### WHAT IS BEING ASKED
Copy the text of every row below line for line, with no changes. Leave the pictures out of your answer.

### Text extractions by page
- Opening Delimiter -

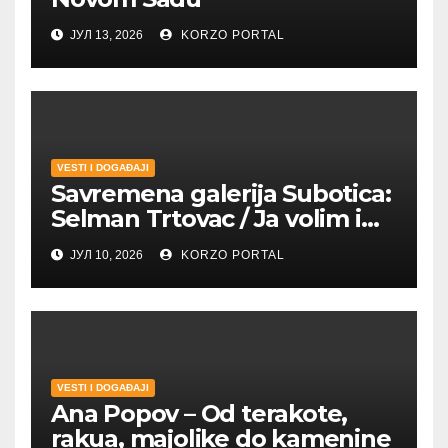
ЈУЛ 13, 2026
KORZO PORTAL
VESTI I DOGAĐAJI
Savremena galerija Subotica:
Selman Trtovac / Ja volim i
umetnost drugih
ЈУЛ 10, 2026
KORZO PORTAL
VESTI I DOGAĐAJI
Ana Popov – Od terakote,
rakua, majolike do kamenine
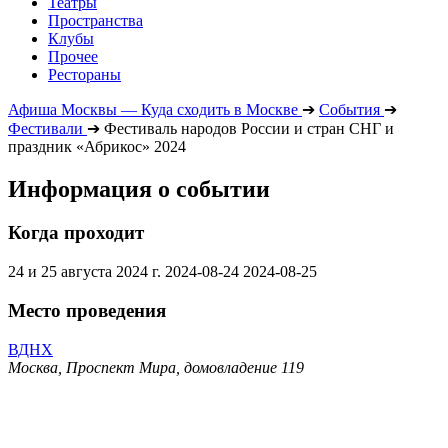
Театры
Пространства
Клубы
Прочее
Рестораны
Афиша Москвы — Куда сходить в Москве
➔
События
➔
Фестивали
➔
Фестиваль народов России и стран СНГ и
праздник «Абрикос» 2024
Информация о событии
Когда проходит
24 и 25 августа 2024 г.
2024-08-24
2024-08-25
Место проведения
ВДНХ
Москва, Проспект Мира, домовладение 119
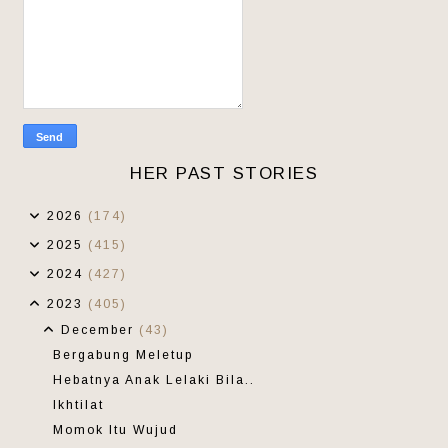
HER PAST STORIES
2026
(174)
2025
(415)
2024
(427)
2023
(405)
December
(43)
Bergabung Meletup
Hebatnya Anak Lelaki Bila..
Ikhtilat
Momok Itu Wujud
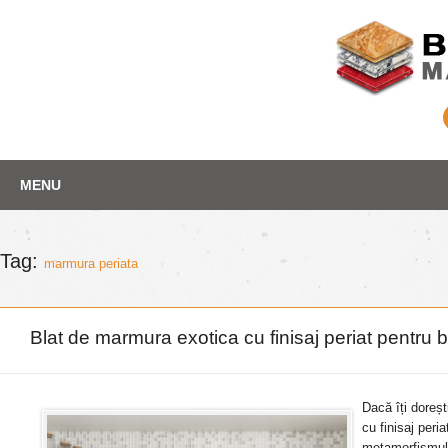
Skip
Depozit marmura
MENU
to
content
Tag:
marmura periata
Blat de marmura exotica cu finisaj periat pentru 
Dacă îți doreșt
cu finisaj per
metamorfismul 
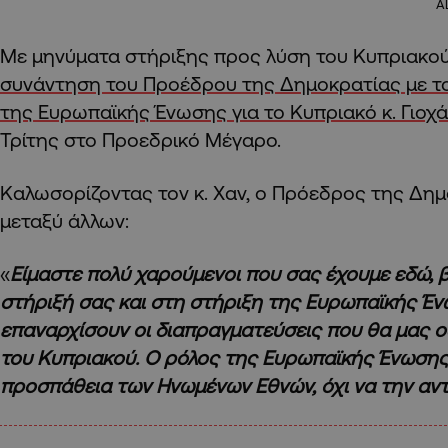
A
Με μηνύματα στήριξης προς λύση του Κυπριακο
συνάντηση του Προέδρου της Δημοκρατίας με το
της Ευρωπαϊκής Ένωσης για το Κυπριακό κ. Γιοχ
Τρίτης στο Προεδρικό Μέγαρο.
Καλωσορίζοντας τον κ. Χαν, ο Πρόεδρος της Δη
μεταξύ άλλων:
«
Είμαστε πολύ χαρούμενοι που σας έχουμε εδώ, 
στήριξή σας και στη στήριξη της Ευρωπαϊκής Έ
επαναρχίσουν οι διαπραγματεύσεις που θα μας 
του Κυπριακού. Ο ρόλος της Ευρωπαϊκής Ένωσης ε
προσπάθεια των Ηνωμένων Εθνών, όχι να την αντ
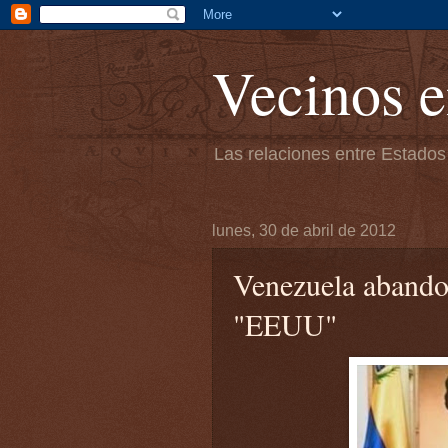
Vecinos e
Las relaciones entre Estados
lunes, 30 de abril de 2012
Venezuela abando
"EEUU"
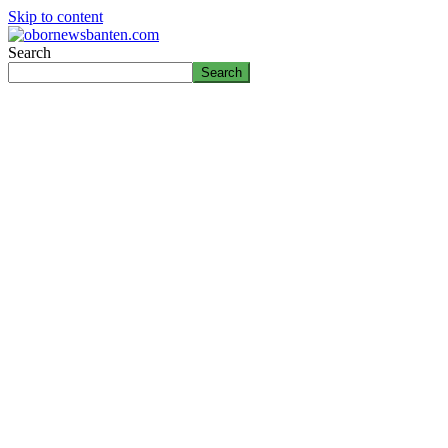
Skip to content
Search
Search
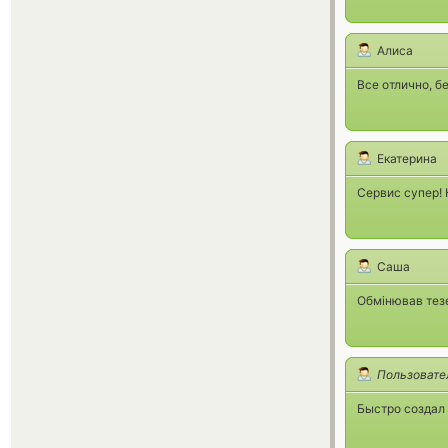
Алиса
Все отлично, б
Екатерина
Сервис супер! 
Саша
Обмінював тезе
Пользовате
Быстро создал 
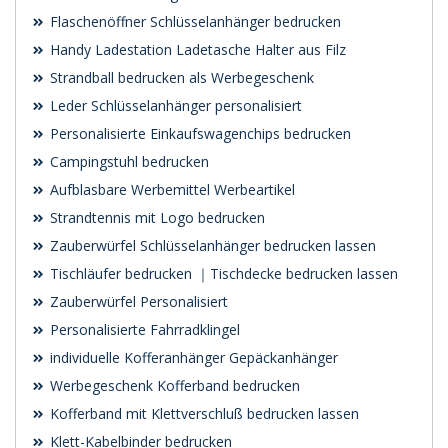
Flaschenöffner Schlüsselanhänger bedrucken
Handy Ladestation Ladetasche Halter aus Filz
Strandball bedrucken als Werbegeschenk
Leder Schlüsselanhänger personalisiert
Personalisierte Einkaufswagenchips bedrucken
Campingstuhl bedrucken
Aufblasbare Werbemittel Werbeartikel
Strandtennis mit Logo bedrucken
Zauberwürfel Schlüsselanhänger bedrucken lassen
Tischläufer bedrucken ｜Tischdecke bedrucken lassen
Zauberwürfel Personalisiert
Personalisierte Fahrradklingel
individuelle Kofferanhänger Gepäckanhänger
Werbegeschenk Kofferband bedrucken
Kofferband mit Klettverschluß bedrucken lassen
Klett-Kabelbinder bedrucken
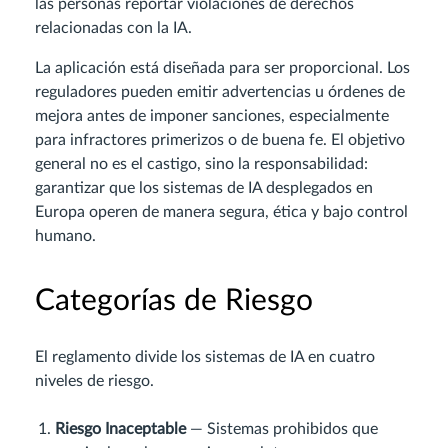
las personas reportar violaciones de derechos
relacionadas con la IA.
La aplicación está diseñada para ser proporcional. Los
reguladores pueden emitir advertencias u órdenes de
mejora antes de imponer sanciones, especialmente
para infractores primerizos o de buena fe. El objetivo
general no es el castigo, sino la responsabilidad:
garantizar que los sistemas de IA desplegados en
Europa operen de manera segura, ética y bajo control
humano.
Categorías de Riesgo
El reglamento divide los sistemas de IA en cuatro
niveles de riesgo.
Riesgo Inaceptable
— Sistemas prohibidos que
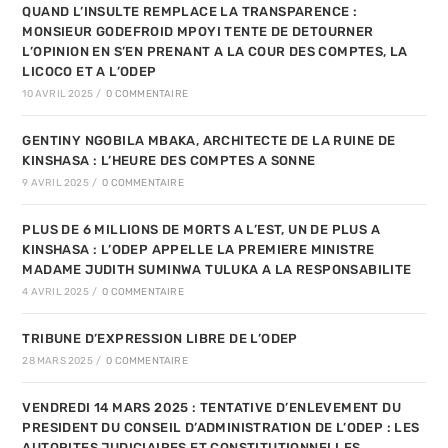
QUAND L’INSULTE REMPLACE LA TRANSPARENCE :
MONSIEUR GODEFROID MPOYI TENTE DE DETOURNER
L’OPINION EN S’EN PRENANT A LA COUR DES COMPTES, LA
LICOCO ET A L’ODEP
10 AVRIL 2025
/
0 COMMENTAIRE
GENTINY NGOBILA MBAKA, ARCHITECTE DE LA RUINE DE
KINSHASA : L’HEURE DES COMPTES A SONNE
9 AVRIL 2025
/
0 COMMENTAIRE
PLUS DE 6 MILLIONS DE MORTS A L’EST, UN DE PLUS A
KINSHASA : L’ODEP APPELLE LA PREMIERE MINISTRE
MADAME JUDITH SUMINWA TULUKA A LA RESPONSABILITE
4 AVRIL 2025
/
0 COMMENTAIRE
TRIBUNE D’EXPRESSION LIBRE DE L’ODEP
28 MARS 2025
/
0 COMMENTAIRE
VENDREDI 14 MARS 2025 : TENTATIVE D’ENLEVEMENT DU
PRESIDENT DU CONSEIL D’ADMINISTRATION DE L’ODEP : LES
AUTORITES JUDICIAIRES ET CONSTITUTIONNELLES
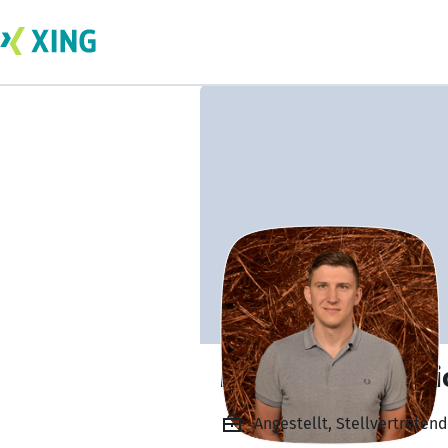
Musa Mehmedovi
Angestellt, Stellvertreten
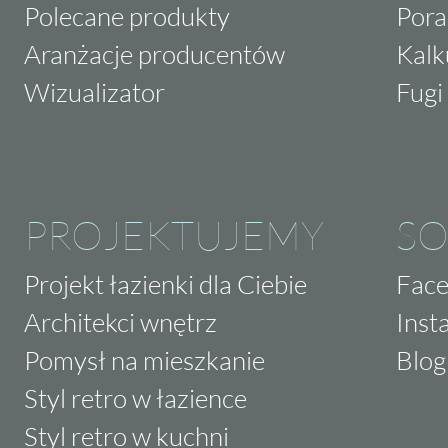
Polecane produkty
Pora
Aranżacje producentów
Kalk
Wizualizator
Fugi 
PROJEKTUJEMY
SO
Projekt łazienki dla Ciebie
Fac
Architekci wnętrz
Inst
Pomysł na mieszkanie
Blog
Styl retro w łazience
Styl retro w kuchni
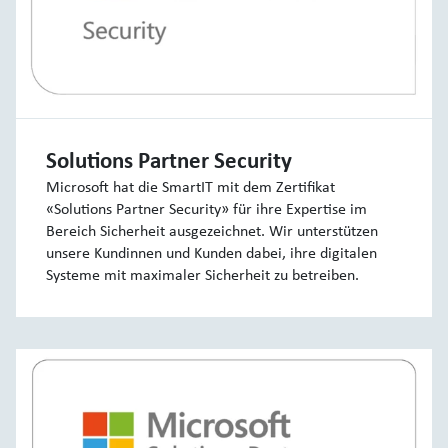
Solutions Partner Security
Microsoft hat die SmartIT mit dem Zertifikat
«Solutions Partner Security» für ihre Expertise im
Bereich Sicherheit ausgezeichnet. Wir unterstützen
unsere Kundinnen und Kunden dabei, ihre digitalen
Systeme mit maximaler Sicherheit zu betreiben.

- Closing Delimiter -

### PROBLEM SOLUTION
ЈУЛ 13, 2026
KORZO PORTAL
VESTI I DOGAĐAJI
Savremena galerija Subotica:
Selman Trtovac / Ja volim i
umetnost drugih
ЈУЛ 10, 2026
KORZO PORTAL
VESTI I DOGAĐAJI
Ana Popov – Od terakote,
rakua, majolike do kamenine
Театры
Пространства
Клубы
Прочее
Рестораны
Афиша Москвы — Куда сходить в Москве
➔
События
➔
Фестивали
➔
Фестиваль народов России и стран СНГ и
праздник «Абрикос» 2024
Информация о событии
Когда проходит
24 и 25 августа 2024 г.
2024-08-24
2024-08-25
Место проведения
ВДНХ
Москва, Проспект Мира, домовладение 119
HER PAST STORIES
2026
(174)
2025
(415)
2024
(427)
2023
(405)
December
(43)
Bergabung Meletup
Hebatnya Anak Lelaki Bila..
Ikhtilat
Momok Itu Wujud
Skip
Depozit marmura
MENU
to
content
Tag:
marmura periata
Blat de marmura exotica cu finisaj periat pentru 
Dacă îți doreșt
cu finisaj per
metamorfismul 
A
Με μηνύματα στήριξης προς λύση του Κυπριακο
συνάντηση του Προέδρου της Δημοκρατίας με το
της Ευρωπαϊκής Ένωσης για το Κυπριακό κ. Γιοχ
Τρίτης στο Προεδρικό Μέγαρο.
Καλωσορίζοντας τον κ. Χαν, ο Πρόεδρος της Δη
μεταξύ άλλων:
«
Είμαστε πολύ χαρούμενοι που σας έχουμε εδώ, 
στήριξή σας και στη στήριξη της Ευρωπαϊκής Έ
επαναρχίσουν οι διαπραγματεύσεις που θα μας 
του Κυπριακού. Ο ρόλος της Ευρωπαϊκής Ένωσης ε
προσπάθεια των Ηνωμένων Εθνών, όχι να την αντ
Vecinos e
Las relaciones entre Estados
lunes, 30 de abril de 2012
Venezuela abando
"EEUU"
Skip to content
Search
Search
Алиса
Все отлично, б
Екатерина
Сервис супер! 
Саша
Обмінював тезе
Пользовате
Быстро создал 
Flaschenöffner Schlüsselanhänger bedrucken
Handy Ladestation Ladetasche Halter aus Filz
Strandball bedrucken als Werbegeschenk
Leder Schlüsselanhänger personalisiert
Personalisierte Einkaufswagenchips bedrucken
Campingstuhl bedrucken
Aufblasbare Werbemittel Werbeartikel
Strandtennis mit Logo bedrucken
Zauberwürfel Schlüsselanhänger bedrucken lassen
Tischläufer bedrucken ｜Tischdecke bedrucken lassen
Zauberwürfel Personalisiert
Personalisierte Fahrradklingel
individuelle Kofferanhänger Gepäckanhänger
Werbegeschenk Kofferband bedrucken
Kofferband mit Klettverschluß bedrucken lassen
Klett-Kabelbinder bedrucken
las personas reportar violaciones de derechos
relacionadas con la IA.
La aplicación está diseñada para ser proporcional. Los
reguladores pueden emitir advertencias u órdenes de
mejora antes de imponer sanciones, especialmente
para infractores primerizos o de buena fe. El objetivo
general no es el castigo, sino la responsabilidad:
garantizar que los sistemas de IA desplegados en
Europa operen de manera segura, ética y bajo control
humano.
Categorías de Riesgo
El reglamento divide los sistemas de IA en cuatro
niveles de riesgo.
Riesgo Inaceptable
— Sistemas prohibidos que
QUAND L’INSULTE REMPLACE LA TRANSPARENCE :
MONSIEUR GODEFROID MPOYI TENTE DE DETOURNER
L’OPINION EN S’EN PRENANT A LA COUR DES COMPTES, LA
LICOCO ET A L’ODEP
10 AVRIL 2025
/
0 COMMENTAIRE
GENTINY NGOBILA MBAKA, ARCHITECTE DE LA RUINE DE
KINSHASA : L’HEURE DES COMPTES A SONNE
9 AVRIL 2025
/
0 COMMENTAIRE
PLUS DE 6 MILLIONS DE MORTS A L’EST, UN DE PLUS A
KINSHASA : L’ODEP APPELLE LA PREMIERE MINISTRE
MADAME JUDITH SUMINWA TULUKA A LA RESPONSABILITE
4 AVRIL 2025
/
0 COMMENTAIRE
TRIBUNE D’EXPRESSION LIBRE DE L’ODEP
28 MARS 2025
/
0 COMMENTAIRE
VENDREDI 14 MARS 2025 : TENTATIVE D’ENLEVEMENT DU
PRESIDENT DU CONSEIL D’ADMINISTRATION DE L’ODEP : LES
AUTORITES JUDICIAIRES ET CONSTITUTIONNELLES
Musa Mehmedovi
Angestellt, Stellvertreten
Polecane produkty
Pora
Aranżacje producentów
Kalk
Wizualizator
Fugi 
PROJEKTUJEMY
SO
Projekt łazienki dla Ciebie
Fac
Architekci wnętrz
Inst
Pomysł na mieszkanie
Blog
Styl retro w łazience
Styl retro w kuchni
Solutions Partner Security
Microsoft hat die SmartIT mit dem Zertifikat
«Solutions Partner Security» für ihre Expertise im
Bereich Sicherheit ausgezeichnet. Wir unterstützen
unsere Kundinnen und Kunden dabei, ihre digitalen
Systeme mit maximaler Sicherheit zu betreiben.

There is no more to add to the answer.